> _Your task_: Go through the data and copy every line exactly, but not the images.

> _Information supplied_:
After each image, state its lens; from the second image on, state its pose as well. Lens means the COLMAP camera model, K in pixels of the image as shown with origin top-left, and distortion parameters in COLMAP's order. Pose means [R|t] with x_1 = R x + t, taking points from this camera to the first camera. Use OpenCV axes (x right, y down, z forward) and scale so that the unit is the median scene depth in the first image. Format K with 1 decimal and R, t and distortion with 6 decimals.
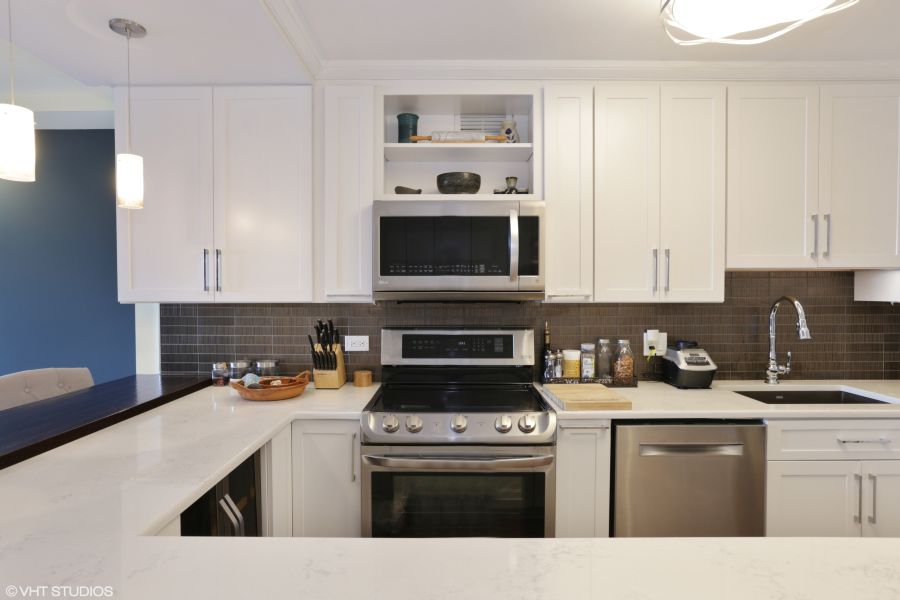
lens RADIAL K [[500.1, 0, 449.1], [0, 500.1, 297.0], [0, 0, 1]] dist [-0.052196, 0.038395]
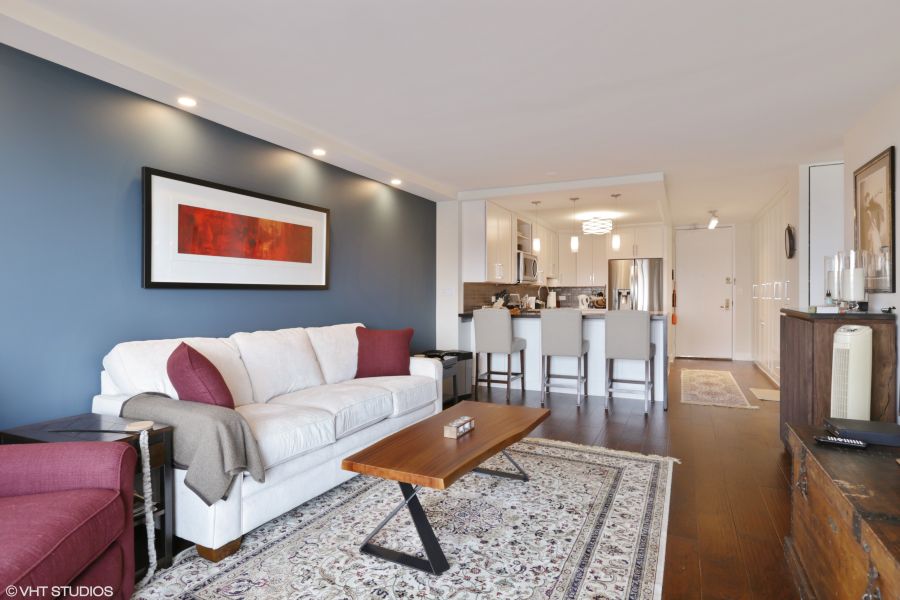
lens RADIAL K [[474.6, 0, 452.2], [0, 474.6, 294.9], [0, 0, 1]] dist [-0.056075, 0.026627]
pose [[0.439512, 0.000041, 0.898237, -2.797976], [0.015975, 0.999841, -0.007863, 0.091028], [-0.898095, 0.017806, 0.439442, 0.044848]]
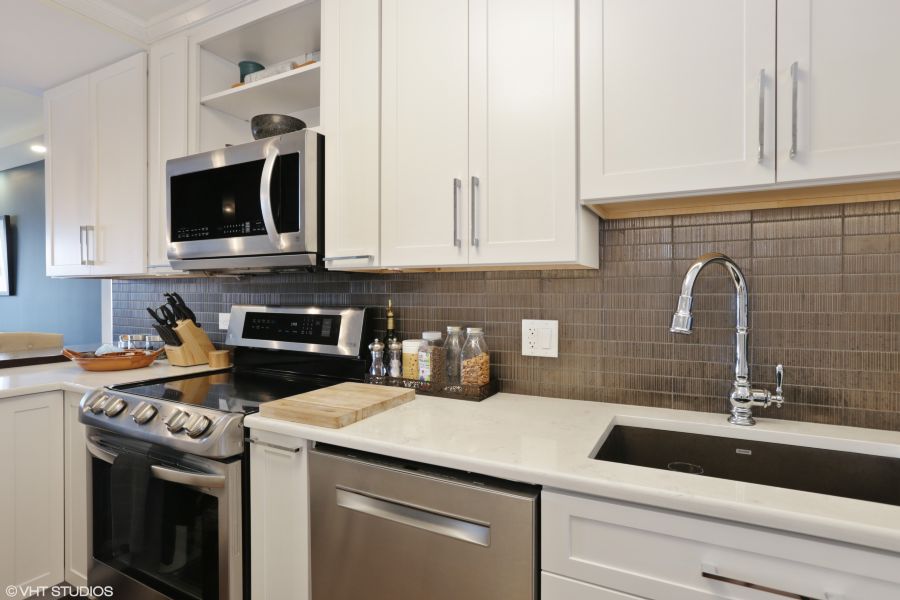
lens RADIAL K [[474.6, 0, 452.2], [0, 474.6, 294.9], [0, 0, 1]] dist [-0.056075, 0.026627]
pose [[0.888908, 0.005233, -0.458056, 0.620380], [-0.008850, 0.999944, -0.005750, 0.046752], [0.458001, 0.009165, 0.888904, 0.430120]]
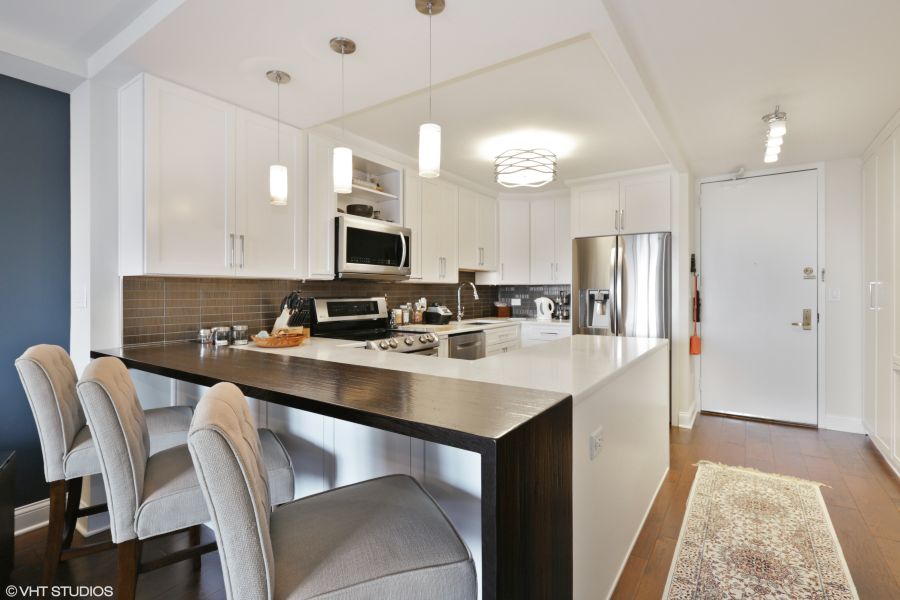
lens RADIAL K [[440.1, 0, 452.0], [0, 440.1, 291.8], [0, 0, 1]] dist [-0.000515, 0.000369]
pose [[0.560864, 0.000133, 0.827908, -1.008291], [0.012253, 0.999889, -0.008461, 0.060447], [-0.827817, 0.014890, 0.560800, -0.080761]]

> _Answer to this exercise_:
After each image, state its lens; from the second image on, state its pose as well. Lens means the COLMAP camera model, K in pixels of the image as shown with origin top-left, and distortion parameters in COLMAP's order. Pose means [R|t] with x_1 = R x + t, taking points from this camera to the first camera. Use OpenCV axes (x right, y down, z forward) and scale so that the unit is the median scene depth in the first image. Format K with 1 decimal and R, t and distortion with 6 decimals.
lens RADIAL K [[500.1, 0, 449.1], [0, 500.1, 297.0], [0, 0, 1]] dist [-0.052196, 0.038395]
lens RADIAL K [[474.6, 0, 452.2], [0, 474.6, 294.9], [0, 0, 1]] dist [-0.056075, 0.026627]
pose [[0.439512, 0.000041, 0.898237, -2.797976], [0.015975, 0.999841, -0.007863, 0.091028], [-0.898095, 0.017806, 0.439442, 0.044848]]
lens RADIAL K [[474.6, 0, 452.2], [0, 474.6, 294.9], [0, 0, 1]] dist [-0.056075, 0.026627]
pose [[0.888908, 0.005233, -0.458056, 0.620380], [-0.008850, 0.999944, -0.005750, 0.046752], [0.458001, 0.009165, 0.888904, 0.430120]]
lens RADIAL K [[440.1, 0, 452.0], [0, 440.1, 291.8], [0, 0, 1]] dist [-0.000515, 0.000369]
pose [[0.560864, 0.000133, 0.827908, -1.008291], [0.012253, 0.999889, -0.008461, 0.060447], [-0.827817, 0.014890, 0.560800, -0.080761]]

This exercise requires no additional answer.